In terms of how spousal support is calculated, there is no Arkansas alimony calculator. Rather, the courts consider many different factors as well as the overall circumstances of each case, in order to determine what is a fair amount of money. Some examples of what the judge will consider include, but may not be limited to:
- The ability of each spouse to support themselves;
- The necessary amount of time to acquire a job or obtain training in order to become employed;
- The standard of living established during the marriage;
- Length of the marriage;
- Cause of the separation;
- Each party’s age, and physical and mental condition;
- The ability of the spouse paying alimony to support themselves while making payments; and
- All other financial responsibilities and resources available to each party such as previous awards of child support, rights to receive retirement benefits, and taxability or non-taxability of income.
It is important to note that longer marriages are generally more likely to create considerable economic inequalities between spouses. As such, the longer the marriage, the more likely it is that spousal support will be necessary after the divorce.
Additionally, the judge may consider other relevant factors when determining the amount and/or length of alimony payments. Family judges have much discretion when determining what spousal support is appropriate for each specific case.
How Does Modification and Termination of Alimony Work in Arkansas?
Either spouse may file for modification or termination of payments, generally for unexpected events in one or both of their lives. An example of this would be if the paying spouse loses their job, or is diagnosed with a debilitating illness. They may formally request that the judge reduce or entirely eliminate support payments because their financial circumstances have drastically changed.

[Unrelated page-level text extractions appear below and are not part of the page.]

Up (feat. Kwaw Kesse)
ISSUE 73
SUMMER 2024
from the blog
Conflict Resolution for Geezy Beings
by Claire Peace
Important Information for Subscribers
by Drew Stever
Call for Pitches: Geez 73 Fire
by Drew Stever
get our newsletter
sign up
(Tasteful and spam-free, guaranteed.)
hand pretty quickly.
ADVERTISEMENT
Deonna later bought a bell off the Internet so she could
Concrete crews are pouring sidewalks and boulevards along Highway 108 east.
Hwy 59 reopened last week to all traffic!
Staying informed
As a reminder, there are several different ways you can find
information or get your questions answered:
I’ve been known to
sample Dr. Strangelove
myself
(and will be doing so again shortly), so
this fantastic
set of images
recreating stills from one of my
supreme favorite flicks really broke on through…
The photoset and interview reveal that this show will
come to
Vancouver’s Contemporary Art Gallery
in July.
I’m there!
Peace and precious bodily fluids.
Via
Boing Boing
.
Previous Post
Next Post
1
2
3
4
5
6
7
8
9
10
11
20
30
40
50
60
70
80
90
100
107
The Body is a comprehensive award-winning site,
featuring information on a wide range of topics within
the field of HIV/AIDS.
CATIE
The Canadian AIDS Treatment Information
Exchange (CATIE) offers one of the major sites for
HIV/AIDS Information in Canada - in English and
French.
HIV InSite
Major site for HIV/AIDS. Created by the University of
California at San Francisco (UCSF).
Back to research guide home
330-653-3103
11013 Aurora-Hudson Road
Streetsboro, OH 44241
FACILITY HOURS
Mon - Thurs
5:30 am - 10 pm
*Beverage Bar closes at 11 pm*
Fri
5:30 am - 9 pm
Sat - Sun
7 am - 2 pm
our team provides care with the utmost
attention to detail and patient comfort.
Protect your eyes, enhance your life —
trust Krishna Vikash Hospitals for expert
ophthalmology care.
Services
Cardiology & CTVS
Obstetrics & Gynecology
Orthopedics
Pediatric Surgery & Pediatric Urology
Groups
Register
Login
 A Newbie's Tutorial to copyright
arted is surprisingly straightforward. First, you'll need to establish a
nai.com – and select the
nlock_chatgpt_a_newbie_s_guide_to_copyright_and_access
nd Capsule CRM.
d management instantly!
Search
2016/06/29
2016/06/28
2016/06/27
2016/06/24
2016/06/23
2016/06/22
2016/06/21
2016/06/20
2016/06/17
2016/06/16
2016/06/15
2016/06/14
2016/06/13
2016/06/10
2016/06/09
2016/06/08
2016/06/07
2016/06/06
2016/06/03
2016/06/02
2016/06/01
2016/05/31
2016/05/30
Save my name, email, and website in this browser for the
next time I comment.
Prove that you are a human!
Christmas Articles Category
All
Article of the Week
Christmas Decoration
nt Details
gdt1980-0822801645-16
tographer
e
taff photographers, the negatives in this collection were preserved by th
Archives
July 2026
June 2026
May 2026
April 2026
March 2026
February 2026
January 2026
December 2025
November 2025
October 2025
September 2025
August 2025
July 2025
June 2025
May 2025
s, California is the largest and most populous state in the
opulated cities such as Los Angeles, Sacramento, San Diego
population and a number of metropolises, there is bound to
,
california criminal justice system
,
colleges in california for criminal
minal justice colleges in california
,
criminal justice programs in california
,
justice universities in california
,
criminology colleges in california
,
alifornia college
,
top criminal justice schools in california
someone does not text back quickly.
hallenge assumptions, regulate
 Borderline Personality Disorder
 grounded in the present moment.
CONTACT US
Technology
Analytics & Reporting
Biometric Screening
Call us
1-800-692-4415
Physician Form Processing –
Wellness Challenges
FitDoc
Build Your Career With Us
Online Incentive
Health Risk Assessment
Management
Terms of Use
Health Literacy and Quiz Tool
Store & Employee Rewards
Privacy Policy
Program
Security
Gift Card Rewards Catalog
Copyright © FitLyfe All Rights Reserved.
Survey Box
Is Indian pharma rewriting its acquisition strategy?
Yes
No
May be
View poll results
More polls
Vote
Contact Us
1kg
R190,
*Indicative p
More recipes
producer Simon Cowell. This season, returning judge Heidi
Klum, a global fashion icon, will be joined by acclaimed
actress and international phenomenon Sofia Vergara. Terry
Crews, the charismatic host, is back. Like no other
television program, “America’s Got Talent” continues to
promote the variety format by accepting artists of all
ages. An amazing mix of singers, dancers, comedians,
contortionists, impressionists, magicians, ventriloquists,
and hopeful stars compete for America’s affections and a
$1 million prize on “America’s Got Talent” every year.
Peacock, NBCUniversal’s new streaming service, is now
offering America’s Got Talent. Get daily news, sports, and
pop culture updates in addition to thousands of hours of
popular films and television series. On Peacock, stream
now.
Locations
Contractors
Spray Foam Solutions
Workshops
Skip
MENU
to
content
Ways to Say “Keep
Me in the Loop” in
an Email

Alternatively, the receiving spouse can request an increase if there is a change in living expenses. An example of change in living expenses would be due to inflation, or if the paying spouse sees a significant rise in their income.
Both spouses can modify or terminate support, if they come to a mutual agreement that is filed with the court. It is imperative to note that remarriage automatically terminates alimony payments, unless the spouses agree in writing to the contrary. Additionally, a request for modification can be made on the basis of cohabitation. Cohabitation occurs when one party moves in with a new partner, or has a child with a new partner.
All modifications must be court approved. If you find yourself in need of a modification, it is best to request it as soon as possible while still adhering to the existing order. Failure to do so could result in serious legal consequences, such as being held in contempt of court. Modification and termination for paying alimony in Arkansas is much the same as in other states.
Do I Need a Lawyer to Get Alimony in Arkansas?
If you are in Arkansas and would like to receive alimony, you should consult with a family lawyer in Arkansas. To reiterate, the laws governing divorce and spousal support vary from state to state. As such, it is imperative that you consult with a local attorney in order to understand and adhere to all necessary laws set forth by your state.
An experienced and local family lawyer can help you file your request, provide proof of necessity, and represent you in court as needed. Additionally, they can help you through the modification process should that become necessary.